A Multi-center Study on Intraoperative Glioma Grading via Deep Learning on Cryosection Pathology.

in Modern pathology : an official journal of the United States and Canadian Academy of Pathology, Inc by Xi Liu, Tianyang Sun, Hong Chen, Shuai Wu, Haixia Cheng, Xiaojia Liu, Qi Lai, Kun Wang, Lin Chen, Junfeng Lu, Jun Zhang, Yaping Zou, Yi Chen, Yingchao Liu, Feng Shi, Lei Jin, Dinggang Shen, Jinsong Wu

TLDR

  • The study developed a deep learning model for intraoperative glioma grading using cryosectioned images, achieving high accuracy and potential for clinical implementation.
  • The model reduced inter-observer variability and enhanced diagnostic consistency among pathologists of varying experience levels.
  • The study demonstrates the potential of artificial intelligence in improving the accuracy and efficiency of surgical pathology diagnostics.

Abstract

Intraoperative glioma grading remains a significant challenge, primarily due to the diminished diagnostic attributable to the suboptimal quality of cryosectioned slides. Precise intraoperative diagnosis is instrumental in guiding surgical strategy to balance the resection extent and the neurological function preservation, thereby optimizing patient prognoses. This study developed a model for intraoperative glioma grading via deep learning on cryosectioned images, termed IGGC. The model was trained and validated on The Cancer Genome Atlas (TCGA) datasets and one cohort (n= 1603, n= 628), and tested on five cohorts (n= 213). The IGGC model achieved an AUC value of 0.99 in differentiating between high grade glioma (HGG) and low grade glioma (LGG), and an AUC value of 0.96 in identifying grade 4 glioma. Integrated into the clinical workflow, the IGGC model assisted pathologists of varying experience levels in reducing inter-observer variability and enhancing diagnostic consistency. This integrated diagnostic model possesses the potential for clinical implementation, offering a time-efficient and highly accurate method for the three-grade classification of adult-type diffuse gliomas based on intraoperative cryosectioned slides.

Overview

  • The study aimed to develop a deep learning model for intraoperative glioma grading using cryosectioned images, termed IGGC.
  • The model was trained and validated on TCGA datasets and one cohort (n= 1603, n= 628) and tested on five cohorts (n= 213).
  • The primary objective of the study was to develop a time-efficient and highly accurate method for the three-grade classification of adult-type diffuse gliomas based on intraoperative cryosectioned slides.

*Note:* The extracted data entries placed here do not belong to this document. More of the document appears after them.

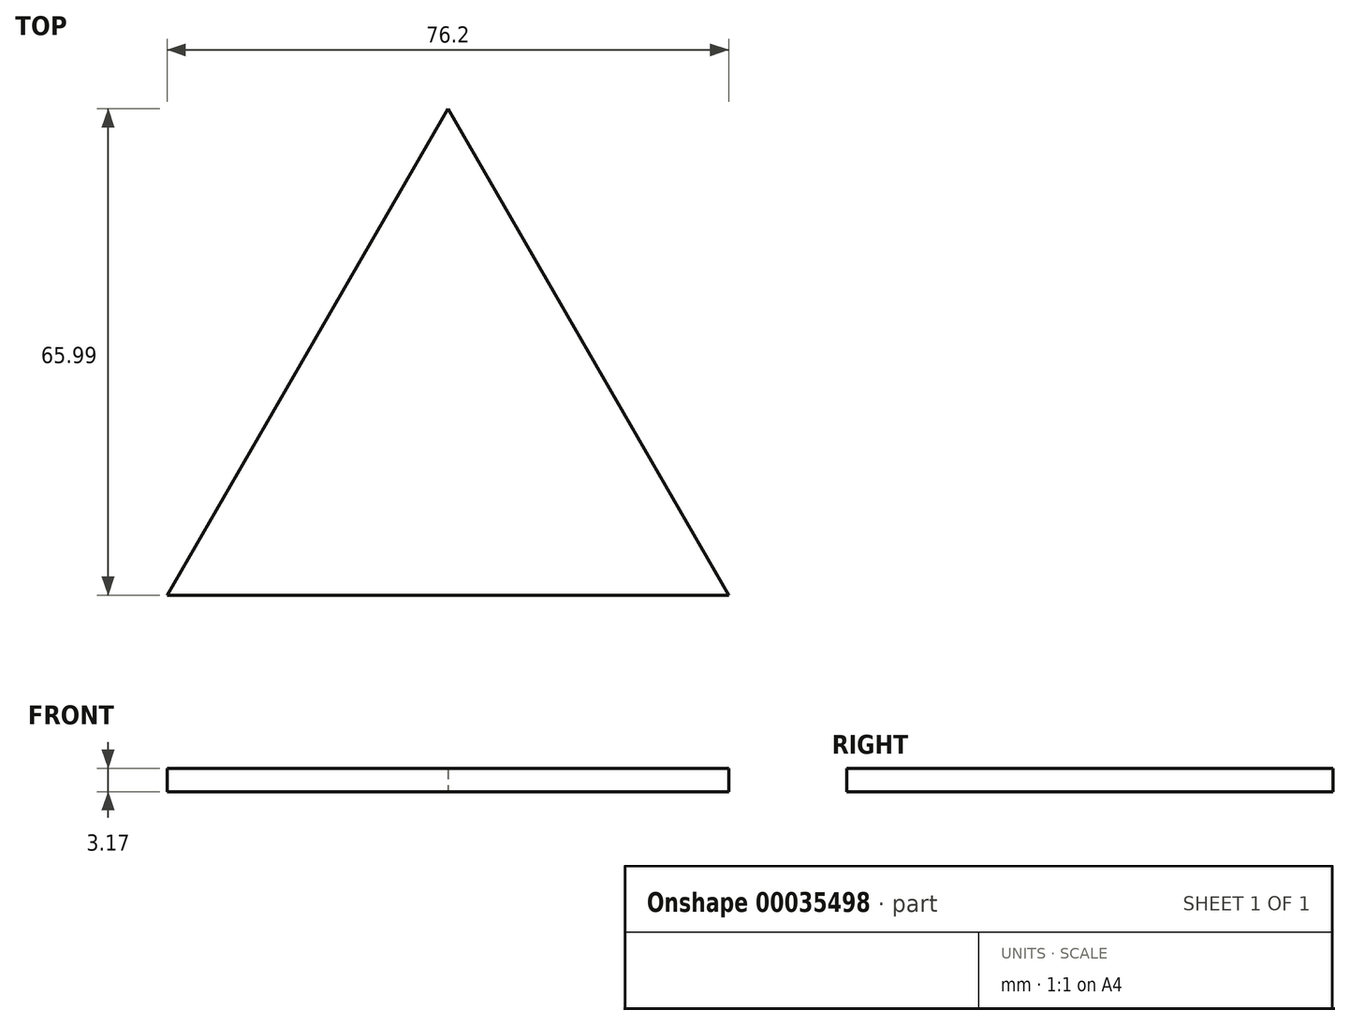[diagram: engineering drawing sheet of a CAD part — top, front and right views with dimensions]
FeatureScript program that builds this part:
annotation { "Feature Type Name" : "Feature", "Feature Type Description" : "" }
export const myFeature = defineFeature(function(context is Context, id is Id, definition is map)
    precondition{}
    {
        {
            var Q0;
            Q0=qCreatedBy(makeId("Top.planeOp"),FACE);
            var sketch = newSketch(context, id + "F0", { "sketchPlane" : qUnion([Q0])});
            skLineSegment(sketch, "E0", {"start": v(-38.1, 0) * mm, "end": v(0, 66) * mm});
            skLineSegment(sketch, "E1", {"start": v(0, 66) * mm, "end": v(38.1, 0) * mm});
            skLineSegment(sketch, "E2", {"start": v(38.1, 0) * mm, "end": v(-38.1, 0) * mm});
            skSolve(sketch);
        }
        {
            var Q0;
            Q0=makeQuery(id+"F0.imprint","IMPRINT",FACE,{"disambiguationData":[TD([[makeQuery(id+"F0.imprint","IMPRINT",EDGE,{"derivedFrom":sQuery(id+"F0.wireOp",EDGE,"E0")}),-1.0]])]});
            extrude(context, id + "F1", {"entities" : qUnion([Q0]), "depth" : 3.17 * mm});
        }
    });
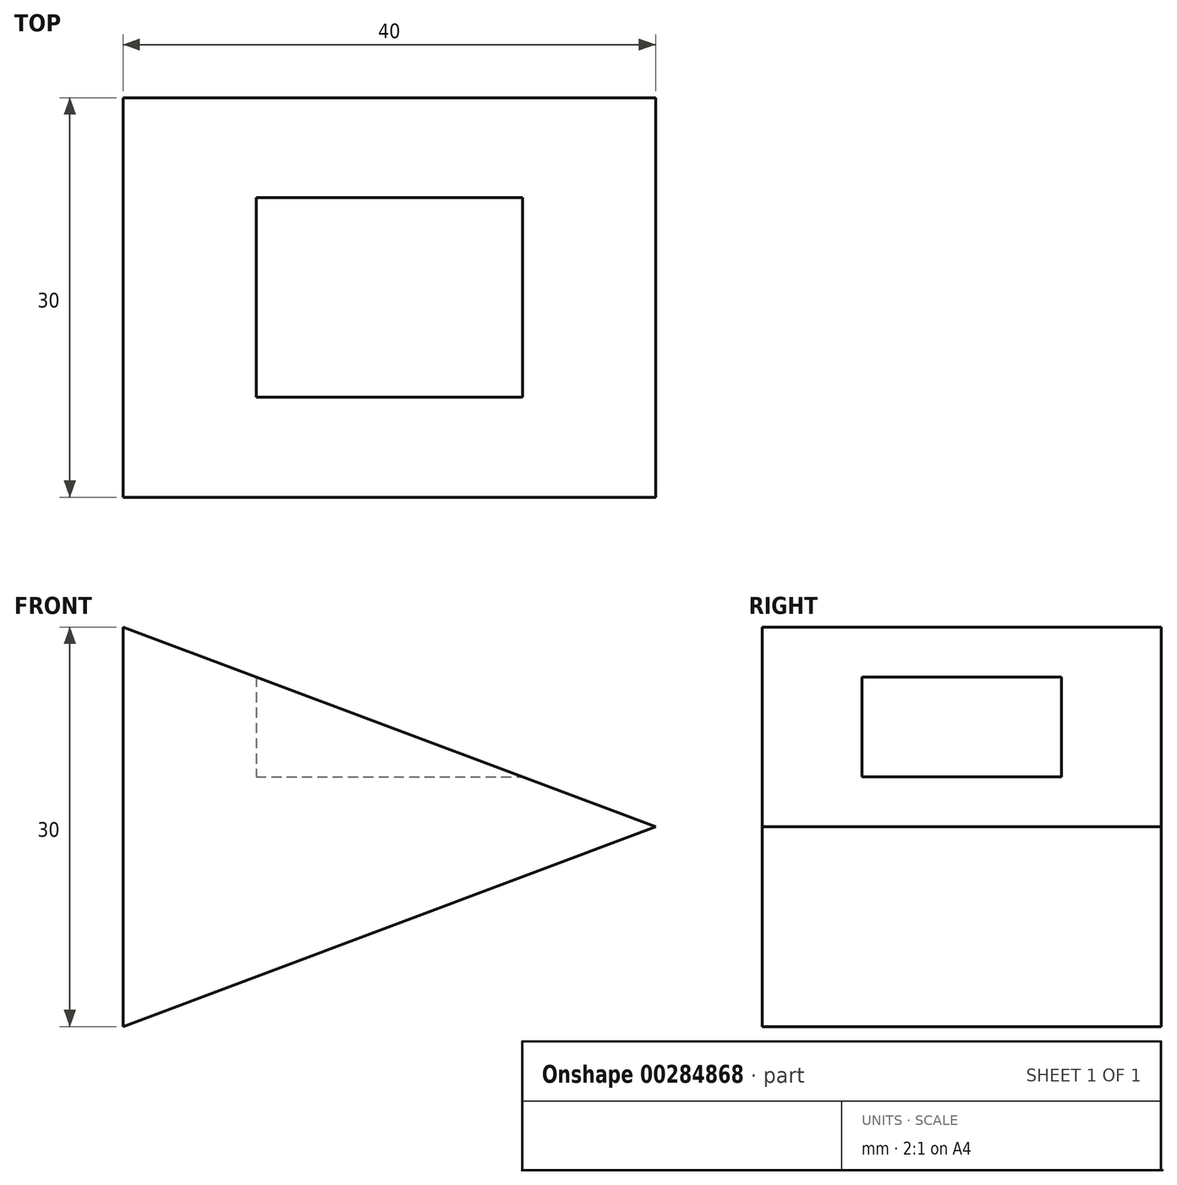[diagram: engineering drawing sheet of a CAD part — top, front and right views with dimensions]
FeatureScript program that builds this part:
annotation { "Feature Type Name" : "Feature", "Feature Type Description" : "" }
export const myFeature = defineFeature(function(context is Context, id is Id, definition is map)
    precondition{}
    {
        {
            var Q0;
            Q0=qCreatedBy(makeId("Front.planeOp"),FACE);
            var sketch = newSketch(context, id + "F0", { "sketchPlane" : qUnion([Q0])});
            skLineSegment(sketch, "E0.bottom", {"start": v(0, 0) * mm, "end": v(40, 0) * mm});
            skLineSegment(sketch, "E0.top", {"start": v(0, 30) * mm, "end": v(40, 30) * mm});
            skLineSegment(sketch, "E0.left", {"start": v(0, 0) * mm, "end": v(0, 30) * mm});
            skLineSegment(sketch, "E0.right", {"start": v(40, 0) * mm, "end": v(40, 30) * mm});
            skLineSegment(sketch, "E1", {"start": v(0, 30) * mm, "end": v(40, 15) * mm});
            skLineSegment(sketch, "E2.bottom", {"start": v(10, 26.25) * mm, "end": v(30, 26.25) * mm});
            skLineSegment(sketch, "E2.top", {"start": v(10, 18.75) * mm, "end": v(30, 18.75) * mm});
            skLineSegment(sketch, "E2.left", {"start": v(10, 26.25) * mm, "end": v(10, 18.75) * mm});
            skLineSegment(sketch, "E2.right", {"start": v(30, 26.25) * mm, "end": v(30, 18.75) * mm});
            skLineSegment(sketch, "E3", {"start": v(40, 15) * mm, "end": v(0, 0) * mm});
            skSolve(sketch);
        }
        {
            var Q0;
            {var subQ4=sQuery(id+"F0.wireOp",EDGE,"E0.bottom");Q0=makeQuery(id+"F0.imprint","IMPRINT",FACE,{"disambiguationData":[TD([[makeQuery(id+"F0.imprint","IMPRINT",EDGE,{"derivedFrom":subQ4}),1.0]])]});}
            var Q1;
            {var subQ2=sQuery(id+"F0.wireOp",EDGE,"E2.top");Q1=makeQuery(id+"F0.imprint","IMPRINT",FACE,{"disambiguationData":[TD([[makeQuery(id+"F0.imprint","IMPRINT",EDGE,{"derivedFrom":subQ2}),1.0]])]});}
            var Q2;
            {var subQ2=sQuery(id+"F0.wireOp",EDGE,"E0.left");Q2=makeQuery(id+"F0.imprint","IMPRINT",FACE,{"disambiguationData":[TD([[makeQuery(id+"F0.imprint","IMPRINT",EDGE,{"derivedFrom":subQ2}),-1.0]])]});}
            extrude(context, id + "F1", {"entities" : qUnion([Q0, Q1, Q2]), "depth" : 30 * mm, "symmetric" : true});
        }
        {
            var Q0;
            {var subQ2=sQuery(id+"F0.wireOp",EDGE,"E2.top");Q0=makeQuery(id+"F0.imprint","IMPRINT",FACE,{"disambiguationData":[TD([[makeQuery(id+"F0.imprint","IMPRINT",EDGE,{"derivedFrom":subQ2}),1.0]])]});}
            extrude(context, id + "F2", {"entities" : qUnion([Q0]), "operationType" : NewBodyOperationType.REMOVE, "oppositeDirection" : true, "depth" : 15 * mm, "symmetric" : true});
        }
        {
            var Q0;
            {var subQ0=sQuery(id+"F0.wireOp",EDGE,"E0.bottom");Q0=makeQuery(id+"F0.imprint","IMPRINT",FACE,{"disambiguationData":[TD([[makeQuery(id+"F0.imprint","IMPRINT",EDGE,{"derivedFrom":subQ0}),1.0]])]});}
            extrude(context, id + "F3", {"entities" : qUnion([Q0]), "operationType" : NewBodyOperationType.REMOVE, "oppositeDirection" : true, "depth" : 30 * mm, "symmetric" : true});
        }
    });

Comparative Analysis & Findings

  • The IGGC model achieved an AUC value of 0.99 in differentiating between high-grade glioma (HGG) and low-grade glioma (LGG).
  • The model achieved an AUC value of 0.96 in identifying grade 4 glioma.
  • Integrated into the clinical workflow, the IGGC model reduced inter-observer variability and enhanced diagnostic consistency among pathologists of varying experience levels.

Implications and Future Directions

  • The IGGC model has the potential for clinical implementation, offering a time-efficient and highly accurate method for intraoperative glioma grading.
  • Future studies can focus on further refining the IGGC model to improve its performance and adapting it for use in other types of tumors.
  • The study's findings highlight the importance of integrating artificial intelligence into surgical pathology workflows to enhance diagnostic accuracy and efficiency.